> Requirement: Although the records contain pictures, only their text should be reproduced, exactly as written.

> Input:

──────────

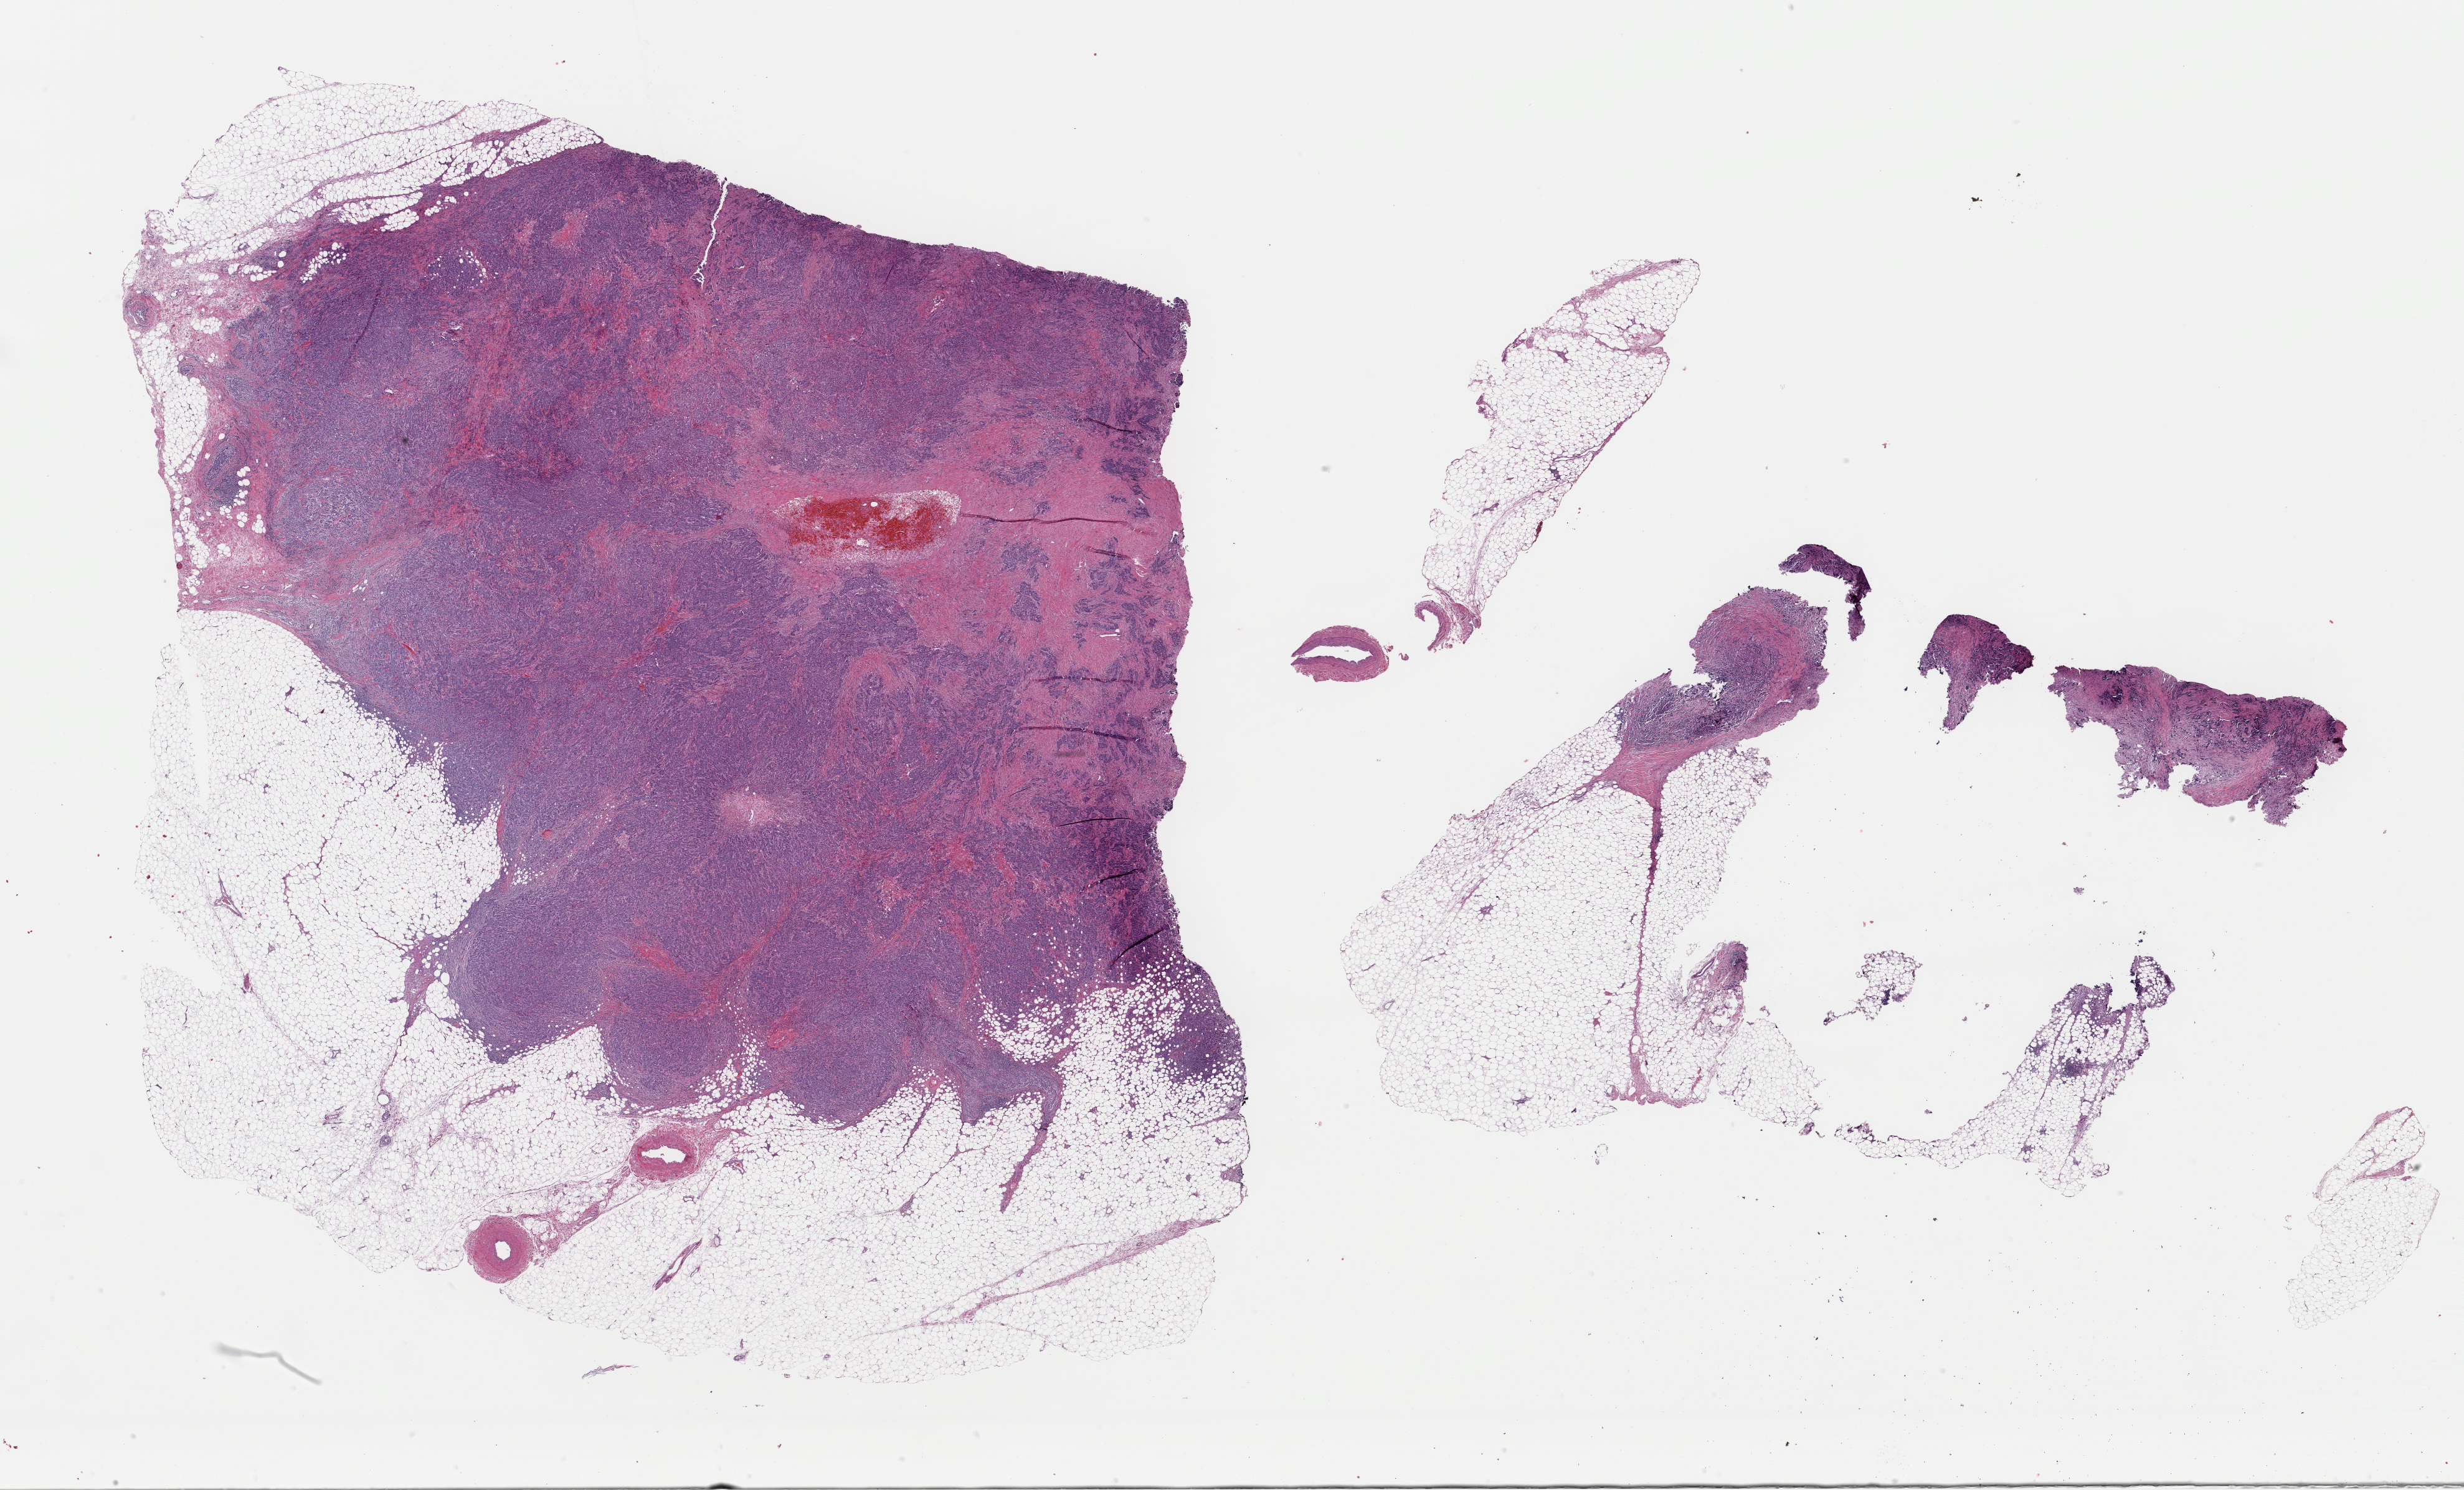
Digitized Hematoxylin and eosin (H&E) stained tissue section (whole slide) — a low-resolution overview of the entire scanned area, about 31.2 x 18.9 mm (from a 40x scan); formalin-fixed paraffin-embedded (FFPE) diagnostic section; sample: primary tumour, breast. Female patient; age at initial diagnosis 53 years.
* histologic diagnosis: Infiltrating duct carcinoma, NOS
* laterality: right
* AJCC pathologic stage: IIIA (6th edition)
* TNM: T2 N2 M0
* lymph nodes positive (case pathology): 5 of 19 examined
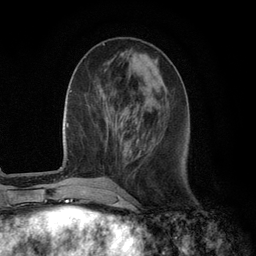
Breast MRI (dynamic contrast-enhanced), one axial slice. Position 39 of 134 along the scan axis. Cropped to one breast. Dynamic contrast-enhanced series, time point 2 of 6 at this slice position (early post-contrast). 3 T. TE 2.8 ms, TR 7.3 ms. 1.2 mm slice thickness. 256 × 256 image matrix. Female patient.
Outlined on this slice (semi-automatic segmentation, software-assisted and operator-edited):
- enhancing-tissue mask used for the functional tumour volume (all voxels passing the contrast-enhancement thresholds inside the analysis volume; usually the tumour): box from (x=135, y=121) to (x=139, y=130) px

──────────

> Answer:
Digitized Hematoxylin and eosin (H&E) stained tissue section (whole slide) — a low-resolution overview of the entire scanned area, about 31.2 x 18.9 mm (from a 40x scan); formalin-fixed paraffin-embedded (FFPE) diagnostic section; sample: primary tumour, breast. Female patient; age at initial diagnosis 53 years.
* histologic diagnosis: Infiltrating duct carcinoma, NOS
* laterality: right
* AJCC pathologic stage: IIIA (6th edition)
* TNM: T2 N2 M0
* lymph nodes positive (case pathology): 5 of 19 examined
Breast MRI (dynamic contrast-enhanced), one axial slice. Position 39 of 134 along the scan axis. Cropped to one breast. Dynamic contrast-enhanced series, time point 2 of 6 at this slice position (early post-contrast). 3 T. TE 2.8 ms, TR 7.3 ms. 1.2 mm slice thickness. 256 × 256 image matrix. Female patient.
Outlined on this slice (semi-automatic segmentation, software-assisted and operator-edited):
- enhancing-tissue mask used for the functional tumour volume (all voxels passing the contrast-enhancement thresholds inside the analysis volume; usually the tumour): box from (x=135, y=121) to (x=139, y=130) px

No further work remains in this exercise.